Three people, including two children, died of measles in the United States in 2025. Their deaths were preventable. There were 2,267 confirmed measles cases in the US last year – more than seven times the 285 cases in 2024, and the highest number in more than 30 years. All these cases were preventable, too. So, why weren’t they? For two decades, Robert F. Kennedy Jr., who was confirmed as the Secretary of the US Department of Health and Human Services last February, has promoted baseless theories linking vaccines with autism. He has claimed that vaccines have “poisoned an entire generation of American children,” and his statements are likely to have contributed to declining vaccination rates in the US. This has led to a sharp increase in the incidence of measles.
Since taking office, Kennedy has fired experienced scientists from a key vaccine advisory committee and replaced them with sceptics. He has also withdrawn funding for developing mRNA vaccines –the method of developing new vaccines that enabled the rapid production of highly effective vaccines against COVID-19, probably saving several million lives. Kennedy suggested taking vitamin A as an alternative to measles vaccination, after which some Texas parents gave their children such high doses that the children showed symptoms of toxicity. The turn away from the usual standards of science in public health is not only an American problem. In Slovakia, Prime Minister Robert Fico appointed Peter Kotlár, an orthopaedic surgeon and anti-vaccine activist, to investigate the country’s pandemic response. Kotlár’s October 2024 report described COVID-19 as “an act of bioterrorism” designed to “test the naivete of the global population to follow orders subliminally.” The report also claimed, without evidence, that mRNA vaccines alter human DNA, and recommended that they be banned.

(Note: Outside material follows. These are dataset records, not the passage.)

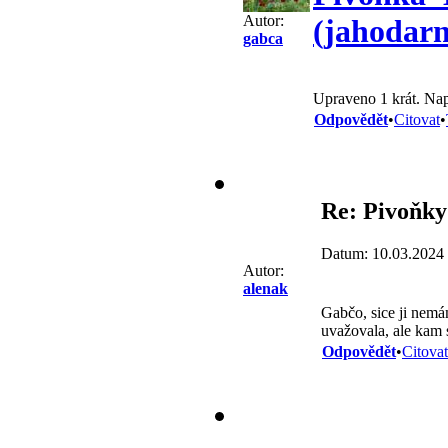
Autor:
(jahodarn
gabca
Upraveno 1 krát. Nap
Odpovědět
•
Citovat
•
Re: Pivoňky
Datum: 10.03.2024
Autor:
alenak
Gabčo, sice ji nemá
uvažovala, ale kam s
Odpovědět
•
Citovat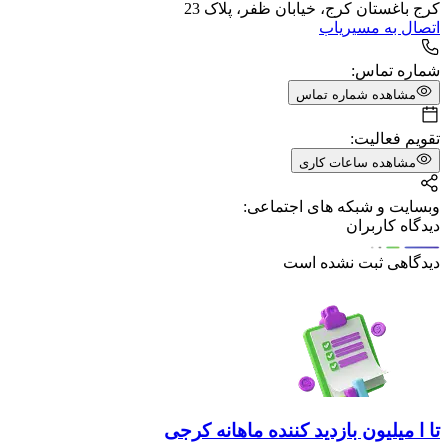
کرج باغستان کرج، خیابان ظفر، پلاک 23
اتصال به مسیریاب
شماره تماس:
مشاهده شماره تماس
تقویم فعالیت:
مشاهده ساعات کاری
وبسایت و شبکه های اجتماعی:
دیدگاه کاربران
دیدگاهی ثبت نشده است
تا ا میلیون بازدید کننده ماهانه کرجی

In a free society, individuals may express their unfounded opinions about vaccines, knowledgeable scientists can rebut them, and public-health officials should examine the evidence and act accordingly. In rare cases, views opposed to a scientific consensus will turn out to be true and become a new orthodoxy.
Public-health officials occupy roles of special responsibility because they shape policies affecting millions. Vaccines are among the most extensively tested medical interventions in history. Yet vaccine sceptics like Kennedy demand ever-more studies, while accepting far lower evidentiary standards for their own claims – anecdotes, cherry-picked data, and conspiracy theories about pharmaceutical companies.
When vaccination coverage drops below critical thresholds, “herd immunity” –the protection vulnerable populations receive from high vaccination rates in the general population –is lost, and preventable diseases return. We know this from historical precedent and from contemporary examples like Romania and now Canada, where measles had been considered eliminated. Under communism in Romania, childhood vaccination was compulsory, and measles was effectively eliminated. While the fall of the Ceaușescu dictatorship brought welcome freedoms, and EU membership improved living standards, one consequence was that some vaccines became voluntary. By 2023, the measles vaccination rate in Romania had fallen to 62%, down from 95% when the vaccine was introduced, and in 2024, the country had more than 30,000 measles cases, including 23 deaths.
Some officials say they are simply respecting individual liberty. But liberty for competent adults to make their own choices does not extend to decisions that harm others. Refusing childhood vaccination does exactly that. Children attending kindergarten or elementary school should be vaccinated, not only because it will protect them, and they are too young to make their own choices, but also because refusing vaccination increases the risk to others who are too young for vaccination, as well as to immune-compromised individuals who cannot be vaccinated and to the broader community when herd immunity breaks down.
Kennedy presents himself as fighting pharmaceutical company power, pointing to genuine scandals like Purdue Pharma’s promotion of OxyContin. But well-documented cases of corporate malfeasance do not justify rejecting an entire category of medical intervention supported by scientific evidence for safety and efficacy that comes from independent researchers, public-health agencies worldwide, and decades of population-level data. The suggestion that this global scientific consensus is some vast conspiracy is wildly implausible.
When government officials act on unfounded beliefs about vaccine risks, people die, as the unvaccinated Texas children who contracted measles died. Those who wield power over health policy bear responsibility for these outcomes. Epistemic recklessness – persisting in beliefs contradicted by overwhelming evidence when many lives depend on getting it right – is a basic ethical failure.
Of course, scientific understanding is never perfect or final. Genuine questions about vaccine safety merit serious investigation – which is why vaccine-safety monitoring systems exist, and why rare adverse events are carefully studied. But there is a wide gap between good faith inquiry and ideological resistance to overwhelming evidence. Disregard for scientific evidence by opponents of vaccination is now producing exactly the harms experts predicted: disease outbreaks, preventable deaths, and the unravelling of progress in public health that took decades to achieve. This must stop now, before the consequences become truly catastrophic.
Governments should appoint officials with relevant scientific expertise who respect evidence. Public-health agencies should operate according to scientific consensus, not political ideology. And when officials demonstrate sustained commitment to views contradicted by evidence, they should be removed from positions where they can translate those views into policies with deadly consequences.
The writer is Professor in Medical Ethics at the Centre for Biomedical Ethics, National University of Singapore.